The Tropical Rainfall Measuring Mission or TRMM satellite, orbits the Earth and measures the amount of rainfall created by a tropical cyclone. When Typhoon Ketsana (known in the Phillippines as "Ondoy") made landfall early this past weekend TRMM was monitoring its rainfall. That data was used to create a 3-D map of rainfall over the Philippines from September 21-28.
According to the Philippine Atmospheric Geophysical Astronomical Services Administration (PAGASA), Ketsana dropped 17.9 inches (455 mm) of rain in Manila in just 24 hours on Saturday, September 26.
The TRMM-based, near-real time Multi-satellite Precipitation Analysis (TMPA) at the NASA Goddard Space Flight Center, Greenbelt, Md. is used to monitor rainfall over the global Tropics. TMPA rainfall totals for the 7-day period 21 to 28 September 2009 for the northern Philippines and the surrounding region showed that the highest rainfall totals occurred south of the storm's track in an east-west band over central Luzon that includes Manila. Amounts in this region are on the order of 375 mm (~15 inches) to over 475 mm (~19 inches). The highest recorded amount from the TMPA near Manila was 585.5 mm (almost 24 inches).

§ **Things to do**
**1.** Translate this sentence from the Typhoon Ketsana rainfall report into Spanish: "The highest recorded amount from the TMPA near Manila was 585.5 mm (almost 24 inches)."
**2.** From the Typhoon Ketsana rainfall report, set down the stretch from "The Tropical Rainfall" through "Saturday, September 26." word for word.
**3.** According to PAGASA, as cited in the Typhoon Ketsana rainfall report, how much rain did Ketsana drop on Manila in 24 hours on Saturday, September 26?
The items come from a different source than the Typhoon Ketsana rainfall report.

§ **Data supplied**
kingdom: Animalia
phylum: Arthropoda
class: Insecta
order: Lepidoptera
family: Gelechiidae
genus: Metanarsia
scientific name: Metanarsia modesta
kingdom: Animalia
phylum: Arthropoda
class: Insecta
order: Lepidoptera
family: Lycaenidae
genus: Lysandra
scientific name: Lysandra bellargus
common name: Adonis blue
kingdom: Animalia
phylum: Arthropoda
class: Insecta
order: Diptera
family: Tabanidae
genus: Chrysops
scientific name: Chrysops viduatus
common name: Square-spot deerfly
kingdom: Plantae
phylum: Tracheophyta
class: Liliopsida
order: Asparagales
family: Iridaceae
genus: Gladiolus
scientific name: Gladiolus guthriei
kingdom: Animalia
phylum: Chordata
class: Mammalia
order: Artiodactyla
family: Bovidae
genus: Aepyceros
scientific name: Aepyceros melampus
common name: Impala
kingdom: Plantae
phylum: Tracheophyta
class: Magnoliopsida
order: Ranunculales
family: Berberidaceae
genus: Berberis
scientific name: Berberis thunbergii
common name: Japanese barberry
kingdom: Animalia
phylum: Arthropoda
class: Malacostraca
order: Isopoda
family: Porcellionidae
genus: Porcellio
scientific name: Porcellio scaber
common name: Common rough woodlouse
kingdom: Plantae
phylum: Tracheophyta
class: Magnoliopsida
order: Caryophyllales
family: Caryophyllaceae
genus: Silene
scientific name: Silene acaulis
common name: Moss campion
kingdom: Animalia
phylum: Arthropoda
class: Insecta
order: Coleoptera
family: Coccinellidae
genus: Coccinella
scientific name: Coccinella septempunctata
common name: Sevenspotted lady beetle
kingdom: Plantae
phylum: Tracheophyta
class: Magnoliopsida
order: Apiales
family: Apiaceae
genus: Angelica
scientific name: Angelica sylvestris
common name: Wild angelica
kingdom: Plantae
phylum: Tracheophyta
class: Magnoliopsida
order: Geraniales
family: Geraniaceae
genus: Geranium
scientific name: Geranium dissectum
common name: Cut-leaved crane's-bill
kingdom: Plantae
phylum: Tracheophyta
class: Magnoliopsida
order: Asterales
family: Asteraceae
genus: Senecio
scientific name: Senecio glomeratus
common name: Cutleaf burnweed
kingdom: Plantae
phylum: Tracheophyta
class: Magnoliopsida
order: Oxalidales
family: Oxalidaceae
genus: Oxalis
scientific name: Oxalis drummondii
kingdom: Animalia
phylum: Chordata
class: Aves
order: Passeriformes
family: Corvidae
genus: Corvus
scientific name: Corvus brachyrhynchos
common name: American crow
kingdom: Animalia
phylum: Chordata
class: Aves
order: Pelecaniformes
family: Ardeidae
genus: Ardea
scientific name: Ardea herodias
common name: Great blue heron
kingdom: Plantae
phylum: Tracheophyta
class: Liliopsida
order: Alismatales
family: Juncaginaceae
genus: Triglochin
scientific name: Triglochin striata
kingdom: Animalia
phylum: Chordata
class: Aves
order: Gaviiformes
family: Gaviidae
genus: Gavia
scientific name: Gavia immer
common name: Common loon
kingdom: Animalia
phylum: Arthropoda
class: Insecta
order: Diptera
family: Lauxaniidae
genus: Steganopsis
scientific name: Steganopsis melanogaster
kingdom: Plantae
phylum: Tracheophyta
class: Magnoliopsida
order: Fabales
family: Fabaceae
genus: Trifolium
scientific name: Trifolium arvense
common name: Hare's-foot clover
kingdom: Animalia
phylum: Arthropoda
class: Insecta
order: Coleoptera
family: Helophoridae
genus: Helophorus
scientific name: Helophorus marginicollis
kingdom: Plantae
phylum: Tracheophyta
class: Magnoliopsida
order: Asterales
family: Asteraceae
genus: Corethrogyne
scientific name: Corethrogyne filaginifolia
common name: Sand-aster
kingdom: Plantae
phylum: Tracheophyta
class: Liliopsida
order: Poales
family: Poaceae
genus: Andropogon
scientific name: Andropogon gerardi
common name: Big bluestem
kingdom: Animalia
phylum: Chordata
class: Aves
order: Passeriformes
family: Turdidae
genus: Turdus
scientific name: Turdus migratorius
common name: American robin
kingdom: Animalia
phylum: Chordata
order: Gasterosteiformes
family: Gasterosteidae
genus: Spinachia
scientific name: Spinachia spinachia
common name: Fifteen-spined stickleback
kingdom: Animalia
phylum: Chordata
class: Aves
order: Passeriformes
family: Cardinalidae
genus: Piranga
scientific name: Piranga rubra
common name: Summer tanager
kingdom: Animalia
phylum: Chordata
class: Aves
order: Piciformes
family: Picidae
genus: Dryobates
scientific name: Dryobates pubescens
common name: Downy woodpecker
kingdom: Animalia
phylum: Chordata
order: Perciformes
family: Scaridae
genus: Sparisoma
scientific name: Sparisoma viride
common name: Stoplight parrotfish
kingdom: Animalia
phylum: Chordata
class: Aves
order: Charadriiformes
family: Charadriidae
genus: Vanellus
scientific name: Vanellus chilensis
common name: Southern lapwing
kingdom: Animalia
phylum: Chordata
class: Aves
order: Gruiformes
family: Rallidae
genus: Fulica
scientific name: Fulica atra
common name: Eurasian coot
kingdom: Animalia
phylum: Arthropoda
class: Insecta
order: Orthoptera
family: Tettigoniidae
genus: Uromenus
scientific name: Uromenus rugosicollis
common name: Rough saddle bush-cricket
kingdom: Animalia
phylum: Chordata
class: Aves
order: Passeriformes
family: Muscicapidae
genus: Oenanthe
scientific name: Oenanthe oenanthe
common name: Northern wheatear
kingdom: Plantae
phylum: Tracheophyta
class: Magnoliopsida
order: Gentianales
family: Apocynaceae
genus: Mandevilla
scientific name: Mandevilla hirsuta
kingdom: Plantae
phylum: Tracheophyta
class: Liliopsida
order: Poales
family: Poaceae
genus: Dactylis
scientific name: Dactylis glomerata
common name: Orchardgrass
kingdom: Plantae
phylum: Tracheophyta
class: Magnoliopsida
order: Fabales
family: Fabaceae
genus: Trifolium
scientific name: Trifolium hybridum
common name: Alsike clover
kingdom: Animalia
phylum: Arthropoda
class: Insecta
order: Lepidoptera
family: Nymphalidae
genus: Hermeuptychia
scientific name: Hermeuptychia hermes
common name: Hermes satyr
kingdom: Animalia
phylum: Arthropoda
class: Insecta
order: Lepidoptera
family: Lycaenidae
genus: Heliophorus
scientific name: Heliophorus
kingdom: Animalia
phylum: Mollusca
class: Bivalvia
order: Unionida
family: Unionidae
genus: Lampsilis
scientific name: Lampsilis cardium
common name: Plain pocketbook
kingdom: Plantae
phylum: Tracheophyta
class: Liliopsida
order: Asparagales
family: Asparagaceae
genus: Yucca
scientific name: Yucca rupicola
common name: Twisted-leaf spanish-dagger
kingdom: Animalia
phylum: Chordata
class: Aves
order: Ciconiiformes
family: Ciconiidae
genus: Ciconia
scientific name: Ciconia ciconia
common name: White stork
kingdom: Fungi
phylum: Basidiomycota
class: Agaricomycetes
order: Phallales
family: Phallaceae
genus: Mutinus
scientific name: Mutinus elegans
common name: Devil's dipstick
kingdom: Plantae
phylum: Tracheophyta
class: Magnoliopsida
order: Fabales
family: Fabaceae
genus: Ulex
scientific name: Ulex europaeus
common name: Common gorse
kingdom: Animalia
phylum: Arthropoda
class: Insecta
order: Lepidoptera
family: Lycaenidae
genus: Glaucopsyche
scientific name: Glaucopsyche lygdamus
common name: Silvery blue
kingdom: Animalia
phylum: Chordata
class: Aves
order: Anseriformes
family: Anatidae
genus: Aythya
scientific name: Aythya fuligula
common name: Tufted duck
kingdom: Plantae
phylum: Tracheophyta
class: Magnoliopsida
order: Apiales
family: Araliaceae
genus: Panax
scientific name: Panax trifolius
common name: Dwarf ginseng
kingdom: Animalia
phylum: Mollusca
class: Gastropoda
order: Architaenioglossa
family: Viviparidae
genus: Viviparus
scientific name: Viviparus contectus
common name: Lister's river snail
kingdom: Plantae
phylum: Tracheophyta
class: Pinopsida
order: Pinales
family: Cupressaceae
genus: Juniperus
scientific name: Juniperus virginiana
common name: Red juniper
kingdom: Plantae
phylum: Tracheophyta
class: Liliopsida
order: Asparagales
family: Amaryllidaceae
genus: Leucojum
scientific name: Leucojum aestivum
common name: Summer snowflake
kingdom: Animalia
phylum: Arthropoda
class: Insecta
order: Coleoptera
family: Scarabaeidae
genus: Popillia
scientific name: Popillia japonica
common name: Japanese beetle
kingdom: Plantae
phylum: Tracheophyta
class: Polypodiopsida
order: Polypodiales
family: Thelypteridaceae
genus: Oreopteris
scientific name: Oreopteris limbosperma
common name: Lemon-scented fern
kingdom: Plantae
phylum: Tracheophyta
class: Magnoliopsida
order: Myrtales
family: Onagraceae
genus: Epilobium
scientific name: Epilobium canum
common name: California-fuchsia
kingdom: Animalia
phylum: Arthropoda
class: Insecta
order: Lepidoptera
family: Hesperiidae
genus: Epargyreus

§ **Answers to the exercise**
**1.** La cantidad más alta registrada por el TMPA cerca de Manila fue de 585,5 mm (casi 24 pulgadas).

**2.**
The Tropical Rainfall Measuring Mission or TRMM satellite, orbits the Earth and measures the amount of rainfall created by a tropical cyclone. When Typhoon Ketsana (known in the Phillippines as "Ondoy") made landfall early this past weekend TRMM was monitoring its rainfall. That data was used to create a 3-D map of rainfall over the Philippines from September 21-28.
According to the Philippine Atmospheric Geophysical Astronomical Services Administration (PAGASA), Ketsana dropped 17.9 inches (455 mm) of rain in Manila in just 24 hours on Saturday, September 26.

**3.** 17.9 inches (455 mm)